BBH CurrencyView
- Dollar is currently mixed against the majors and EMs with Asian currencies mostly firmer against the USD
- EuroStoxx 600 drops after reaching a new 6-month high after large European bank saw its profits fall
- Czech leaves policy rate unchanged at 0.75, as expected; Romania cuts policy rate by 25bps, as expected
The dollar is currently mixed against the majors and EMs as asset markets consolidate near recent highs. The euro ,which struggled to break 1.32 this morning following remarks from China’s premier Wen that Beijing is considering greater involvement in the EFSF and the ESM, is trading near yesterday’s close, at 1.316. Yet, we would argue that China has in the past made it clear it is interested in real assets and needs more clarification and transparency in regards to these vehicles. USD/JPY continues to grind lower, down 0.08%, with a BoJ policy maker commenting that he does not think currency intervention is likely. EUR/CHF continued to struggle around 1.2050 despite the Swiss December trade surplus dropping sharply.
Spain raised 4.5 bn euros in a bond auction the upper end of their desired range. Yields came in lower than prior auctions, but Spanish sovereign bonds sold off in the secondary market after the auction. One of the main concerns at the end of last year was the ability of the euro zone sovereigns to rollover some 800 bln euros of maturing debt this year. To date, the supply has been easily absorbed and this may have helped aid the euro recovery. It is too early to make a judgment, but there is some fear that the buying as a result of the LTRO may have been front loaded. In addition, as we have noted recently, February sees substantially more issuance relative to redemptions and coupon payments. In fact, Italy’s 27 bln euro redemption and 10 bn euro coupon payment yesterday largely exhausts the month’s redemptions and coupon payments. Yet it is noteworthy that with today’s auction, Spain has funded almost a quarter of this year’s projected needs. Belgium and Austria have also ahead of the funding curve (~20% and 40% respectively). Separately, France raised almost 8 bn euros in three different issues at lower yields and better bid-cover ratios.

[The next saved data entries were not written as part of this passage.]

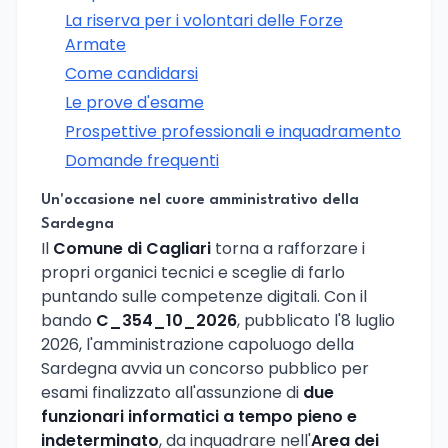
La riserva per i volontari delle Forze
Armate
Come candidarsi
Le prove d'esame
Prospettive professionali e inquadramento
Domande frequenti
Un'occasione nel cuore amministrativo della
Sardegna
Il
Comune di Cagliari
torna a rafforzare i
propri organici tecnici e sceglie di farlo
puntando sulle competenze digitali. Con il
bando
C_354_10_2026
, pubblicato l'8 luglio
2026, l'amministrazione capoluogo della
Sardegna avvia un concorso pubblico per
esami finalizzato all'assunzione di
due
funzionari informatici a tempo pieno e
indeterminato
, da inquadrare nell'
Area dei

The premium France pays over Germany for 10-year money has slipped below 115 bp for the first time this year. In terms of price action, a hold of the 1.2980-1.3000 area increases the risks that the rally in January is extended. A convincing break above 1.320 – 50 signals a test of 1.34-1.36.
On the data front, Australia’s December trade surplus exceeded expectations increasing to A$1.71bln in December from a revised A$1.34 bln in November (was A$1.38 bln). The details were also stronger than expected. In fact, considering the recent fall in commodity prices the stronger-than-expected export growth suggests that volumes of exports remained firm. That means, export growth appears to be holding up better-than-expected in spite of the slowdown in global demand. In turn, external growth (driven primarily by demand from Emerging Asia) is likely to be supportive of economic activity and should help offset the slowdown in domestic demand. Nevertheless, we still expect the RBA to cut by 25bps at the next policy meeting on February 6, with the OIS market currently implying a 76% chance of a 25bps cut. At the same time, we would also caution against chasing the AUD higher after having already advanced by nearly 5% year-to-date. Although AUD remains more sensitive to external shocks, rather than domestic policy, we think it is best to wait for a consolidation in the price action before buying AUD. We suspect the AUD is nearing the top of its recent range and would suggest that medium term investors should not chase the AUD higher as the short-covering rally appears to be losing some momentum off the back of the a slowdown in US growth and bearish fundamentals in the euro zone. A downside break of 1.059 opens up a potential move to 1.040. Resistance is expected near the September 2011 high of 1.0765.
Chinese markets outperformed the region closing nearly 2% higher, but the news flow was mixed, and even slightly contradictory. First, China’s sovereign wealth fund (Huijin Investment Co) decided to accept lower dividends from local banks it owns shares in, hence helping them build a capital buffer. Note, however, that is not the first time they do this. Still, it surely reflects growing concerns over NPLs relating to financing vehicles, the shadow banking system and property loans. Second, the government is once again signalling its intention to support small and medium size companies (SME) by extending the preferential tax policy until 2015 and creating a RMB15bn fund to support small companies. The government also reportedly asked banks to lift the NPL ratio tolerance for lending to these firms. Taken together, the implicit message here seems to be that the government is growing more concerned about the health of banks, but not so much about their lending to SMEs. We also have our concerns about the Chinese banking sector but despite the evident cracks appearing in the system, we do not think this will be a 2012 issue. As such, our view about USD/CNY remains the same. The PBoC will continue moving the fix lower (6.3075 today) and will soon break below the 6.30 lows. We see USD/CNY appreciating at a annualized rate of roughly 2% for now.